Winning: Who Is In Control of Charlie Sheen?

This past week no one could escape the public spectacle that is Charlie Sheen. After years of partying indiscretions, which the public laughed off with an eye roll, Mr. Sheen took matters into his own hands by submitting to a set of interviews that has given millions of people a brand new series of quotables. Rather than repeat dialogue from our favorite movies, we’ve taken to quoting, paraphrasing, and even printing on t-shirts, his musings.

The key is that Sheen has taken the initiative in directing his own public perception with a “best defense is a good offense” approach. Rarely do you see someone flaunt his or her rock n’ roll lifestyle, in real time nonetheless. Usually wild dalliances of this sort are reserved for the cautionary tale told in past tense a la VH1’s “Behind the Music. Who could forget the “E! True Hollywood Story” about Motley Crue? Instead, by using euphemism-laden addict-speak in an attempt to rally the public, he completely skips past, and in fact, challenges the mandatory public flogging and “Come to Jesus” forgiveness sessions normally administered by Dr. Phil, Oprah and others of that ilk.

In this case, it’s Mr. Sheen who is narrating his own deathwatch using a hungry media he knows all too well and new media tools like Twitter and Ustream to keep control. Media moguls from Mark Cuban to Howard Stern have offered him his own programs for clear expression. He is this generation’s slow-speed OJ chase except he is at the wheel. With him controlling the conversation and dictating the terms, all anyone can do is watch and wish they could be a fly on the wall at his house. Who needs to pay attention to Hugh Hefner and his faux marriages, meant only to promote magazine sales, when you can see the real thing?

 

 
Rather than watch, with that collective eye-roll, an aging playboy in a musty mansion, wouldn’t you rather witness, in shock, an out of work actor living with a pot model and a pornstar? And finally Mr. Sheen can be judged in the marketplace of ideas for his personal exploits because CBS and Warner Brothers certainly did not. They merely aided and abetted him all these years, promoting a TV show to a duped middle-America while he abused women and drugs.

With “Two and a Half Men”, CBS, the network that carried the program, and Warner Brothers, the production company behind it, are culpable. Earlier this week, the network’s CEO, Les Moonves, addressed the issue at a Morgan Stanley Technology conference in San Francisco. Moonves wishes Sheen “would have worked this hard to promote himself for an Emmy” and went on to say that canceling the remaining episodes actually saves CBS money. Rubbish, I say.

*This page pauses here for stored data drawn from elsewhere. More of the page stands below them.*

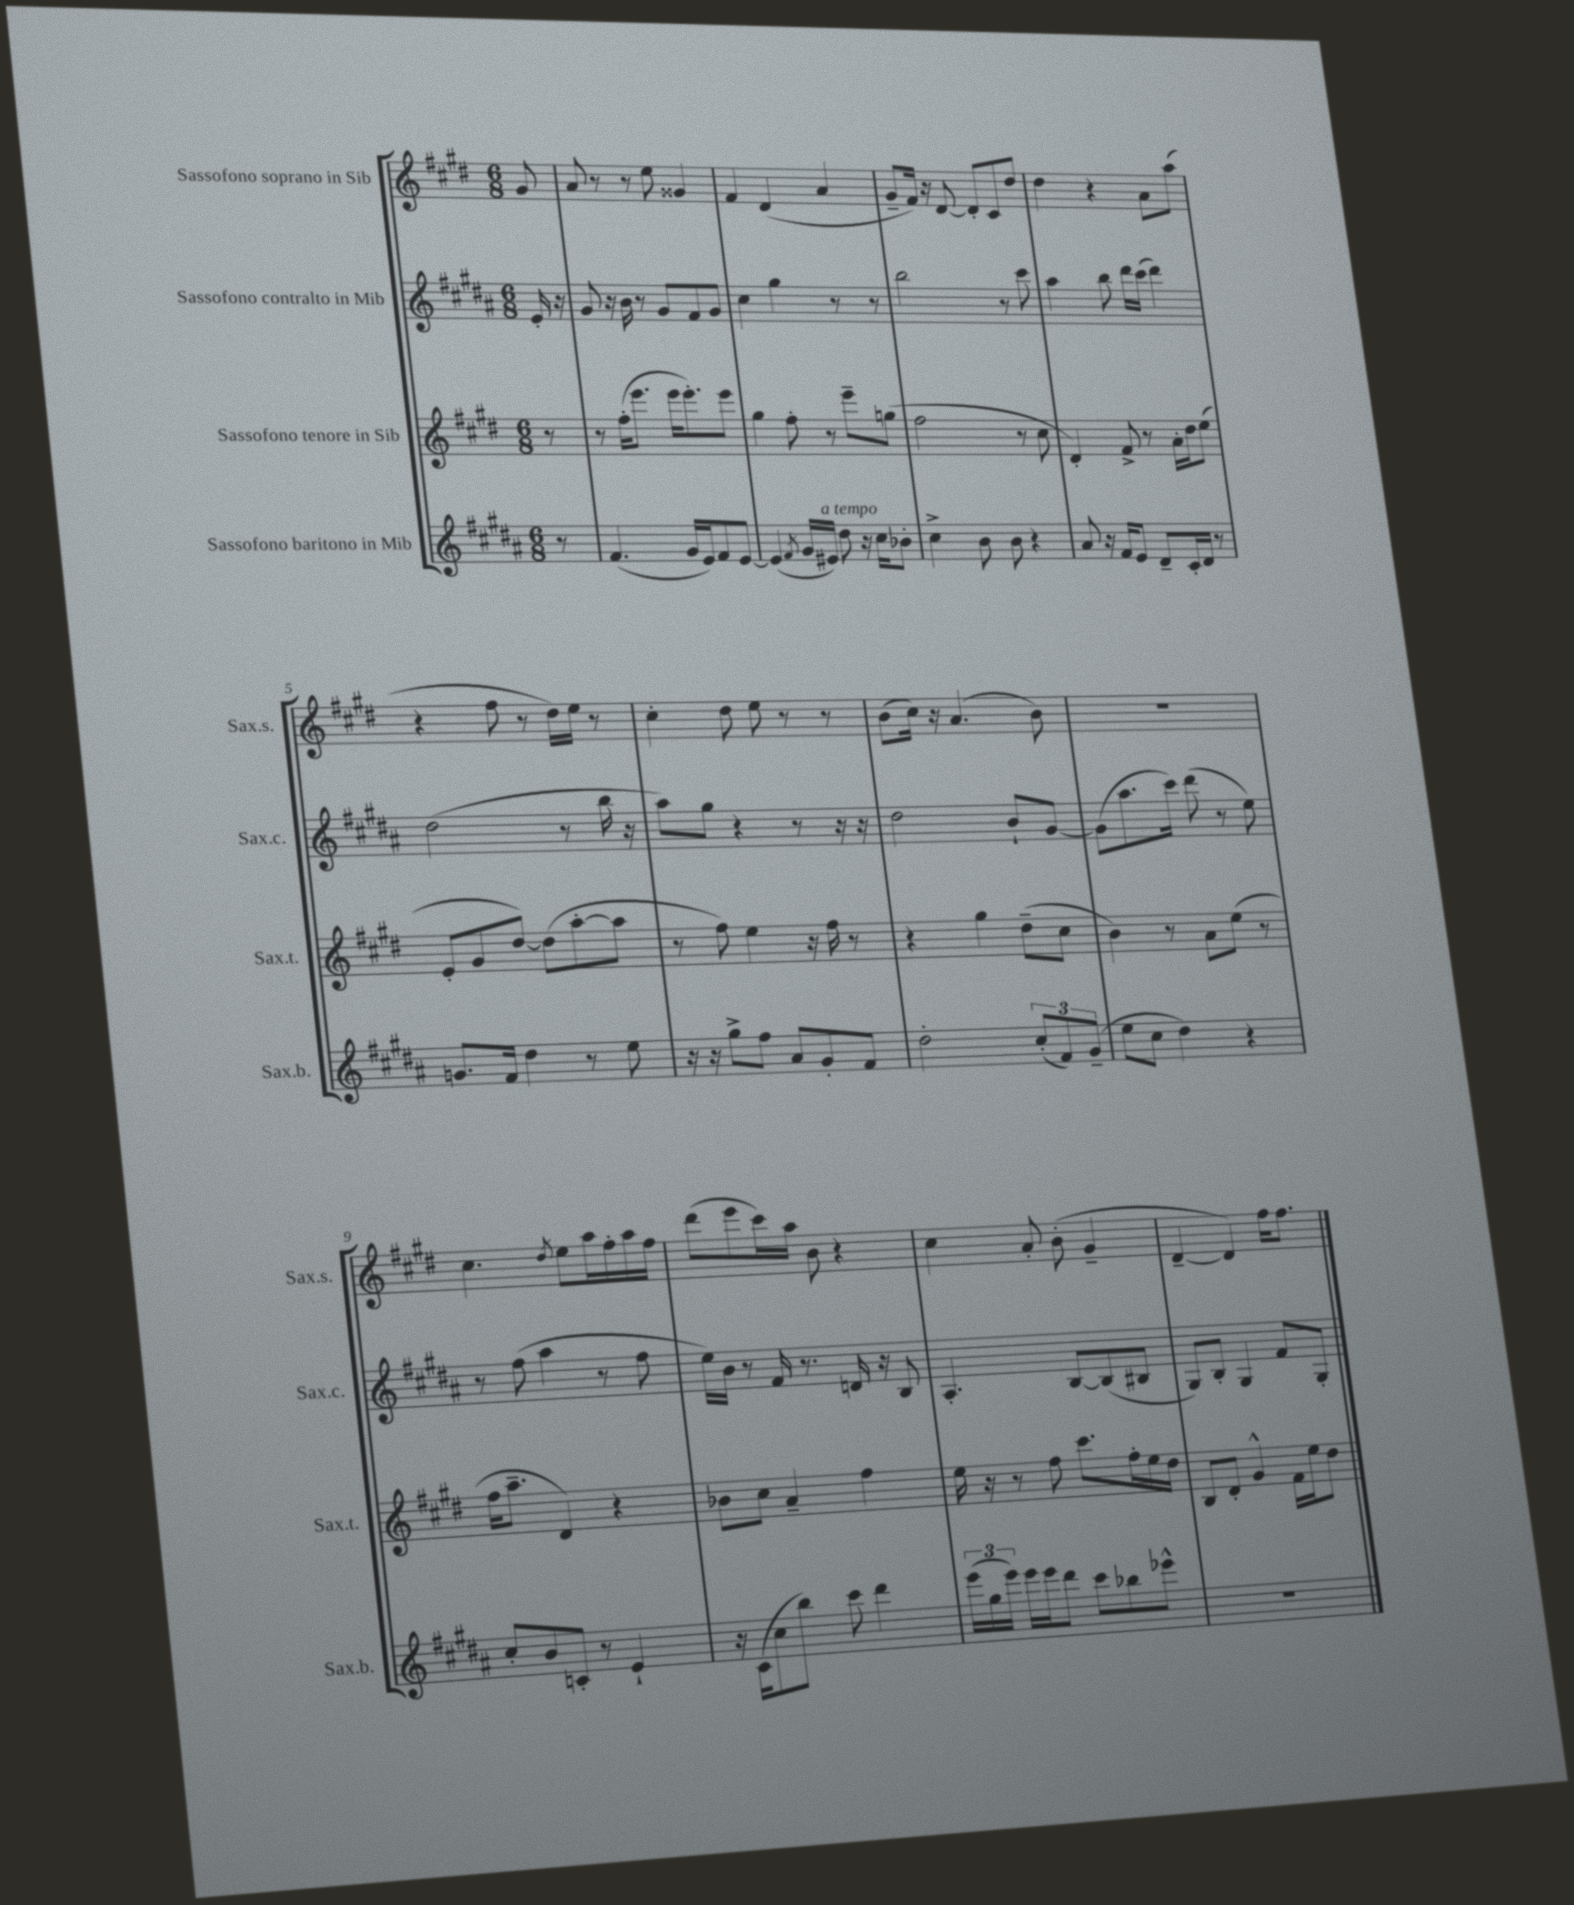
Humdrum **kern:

**kern	**kern	**kern	**kern
*part4	*part3	*part2	*part1
*staff4	*staff3	*staff2	*staff1
*I"Sassofono baritono in Mib	*I"Sassofono tenore in Sib	*I"Sassofono contralto in Mib	*I"Sassofono soprano in Sib
*I'Sax.b.	*I'Sax.t.	*I'Sax.c.	*I'Sax.s.
*clefG2	*clefG2	*clefG2	*clefG2
*k[f#c#g#d#a#]	*k[f#c#g#d#]	*k[f#c#g#d#a#]	*k[f#c#g#d#]
*M6/8	*M6/8	*M6/8	*M6/8
=	=	=	=
8r	8r	16e'/	8g#/
.	.	16r	.
=1	=1	=1	=1
(4.f#/	8r	8g#/	8a/
.	(16ff#'\KL	16r	8r
.	8.eee\J	16b\	.
.	.	8r	8r
16g#/LL	16eee\KL	8g#/L	8ee\
16e/J)	8.eee'\)	.	.
8f#/	.	8f#/	4g##X/
[8e/J	8eee\J	8g#/J	.
=2	=2	=2	=2
(4e/]	4gg#\	4cc#\	4f#/
8qf#/	.	.	.
16g#/LL	8ff#'\	4gg#\	(4d#/
!LO:TX:a:i:t=a tempo	!	!	!
16e#X/JJ)	.	.	.
8dd#\	8r	.	.
16r	8eee~\L	8r	4a/
16cc#\KL	.	.	.
8b-X'\J	(8ggn\J	8r	.
=3	=3	=3	=3
4cc#^\	2ff#\	2bb\	8g#~/L
.	.	.	16f#/Jk)
.	.	.	16r
8b\	.	.	[8d#/
8b\	.	.	8d#'/L]
4r	8r	8r	8c#/
.	8cc#\	8ccc#\	8dd#/J
=4	=4	=4	=4
8a#/	4d#'/)	4aa#\	4dd#\
16r	.	.	.
16f#/KL	.	.	.
8e/J	8f#^/	8bb\	4r
8d#~/L	8r	16ddd#\LL	.
.	.	(16ccc#\JJ	.
16c#'/L	16a'\LL	4ddd#\)	8a\L
16d#/JJ	16dd#\J	.	.
8r	(8ee\J	.	(8aa\J
!!LO:LB:g=z
=5	=5	=5	=5
8.gn/L	8e'/L	(2dd#\	4r
.	8g#/	.	.
16f#/Jk	.	.	.
4dd#\	[8dd#/J)	.	8ff#\
.	(8dd#\L]	.	8r
8r	[8aa'\	8r	16dd#\LL)
.	.	.	16ee\JJ
8ee\	8aa\J]	16bb\	8r
.	.	16r	.
=6	=6	=6	=6
16r	8r	8aa#\L)	4cc#'\
16r	.	.	.
8gg#^\L	8ff#\)	8gg#\J	.
8ff#\J	4ee\	4r	8dd#\
8a#/L	.	.	8ee\
8g#'/	16r	8r	8r
.	16ff#\	.	.
8f#/J	8r	16r	8r
.	.	16r	.
=7	=7	=7	=7
2dd#'\	4r	2dd#\	(8b\L
.	.	.	16cc#\Jk)
.	.	.	16r
.	4gg#\	.	(4.a/
(12cc#'/L	(8dd#~\L	8b`/L	.
12f#/)	.	.	.
.	8cc#\J	[8g#/J	8b\)
(12g#~/J	.	.	.
=8	=8	=8	=8
8ee\L	4b\)	(8g#\L]	2.r
8cc#\J	.	8.aa#\	.
4dd#\)	8r	.	.
.	.	16ccc#\Jk)	.
.	8a\L	(8ddd#\	.
4r	(8ee\J	8r	.
.	8r	8ee\)	.
!!LO:LB:g=z
=9	=9	=9	=9
8cc#'/L	16ff#\KL	8r	4.cc#\
.	8.aa~\J	.	.
8b/	.	(8ff#\	.
8cn'/J	4d#/)	4aa#\	.
.	.	.	8qdd#/
8r	.	.	8ee\L
4e`/	4r	8r	16aa\L
.	.	.	16ff#'\
.	.	8ff#\	16aa\
.	.	.	16ff#\JJ
=10	=10	=10	=10
16r	8b-X\L	16ee\LL)	(8ddd#\L
(16c#\KL	.	16b\JJ	.
8cc#\	8cc#\J	8r	8eee\
8bb\J)	4a~/	16f#/	16ccc#\L)
.	.	8.r	16aa\JJ
8ccc#\	.	.	8b\
4ddd#\	4ff#\	16dn/	4r
.	.	16r	.
.	.	8B/	.
=11	=11	=11	=11
(24eee\LL	16ee\	4.A#'/	4cc#\
24gg#\	.	.	.
.	16r	.	.
24eee\JJ)	.	.	.
16eee\LL	8r	.	.
16eee\J	.	.	.
8ddd#\J	8ff#\	.	8a'/
8ccc#\L	8.ccc#\L	[8B/L	(8b'\
8bb-X\	.	(8B/]	4g#~/
.	16ff#'\L	.	.
8eee-X^^\J	16ee\	8B#X/J	.
.	16dd#\JJ	.	.
=12	=12	=12	=12
2.r	8B/L	8G#/L)	[4d#~/
.	8d#'/J	8B'/J	.
.	4g#^^/	4G#/	4d#/])
.	16f#\LL	8f#/L	16ff#\KL
.	16ee\J	.	8.ff#\J
.	8dd#\J	8G#'/J	.
==	==	==	==
*-	*-	*-	*-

Not to defend Mr. Sheen and his behavior, but this is typical corporate backpedaling. These are statements said to potentially quell angry shareholders. The reality is that all these years, CBS & Warners needed Mr. Sheen’s antics to promote the show’s ratings because of similarities between his character on the show and his real-life persona. He flew just close enough to the sun to not burn up and cause a complete public spectacle while keeping those companies executives at bay. But now that Mr. Sheen is imploding in spectacular style and has gone way off the reservation, the genie will never go back inside the bottle and both companies have no choice but to feign ignorance and distance themselves. Warners has gone on to formally fire him from the show and are now counter-suing Sheen as if they are just now waking up to his behavior.
 
At the end of the day this public deathwatch of a very talented actor, who was handed fame at a young age, is pathetic and sad on all fronts. Mr. Sheen was not yet 21 when John Hughes presciently cast him in “Ferris Bueller’s Day Off”. He shares one scene with Jennifer Grey in which his character freely admits that he’s in police custody for drugs. Within moments of the two characters meeting he manages to seduce her, much as he has managed to seduce the public in the last week. When he does return to television, except this time as the star of his own reality show, Mr. Sheen will have come full circle; from teen sensation to Lollapalooza sideshow.

 

But to criticize the general public for their fascination with this circus would be high-minded and pompous. This is just another train wreck in the town square, which in the age of Twitter, Facebook and a 24-hour news cycle has only been amplified to the loudest volume. Everyone has no choice but to watch and add their own two cents. But in time it will all pass and Lindsay Lohan will be out of jail, ready to start the cycle of public consumption and excess all over again.

So tell me, who exactly is winning here?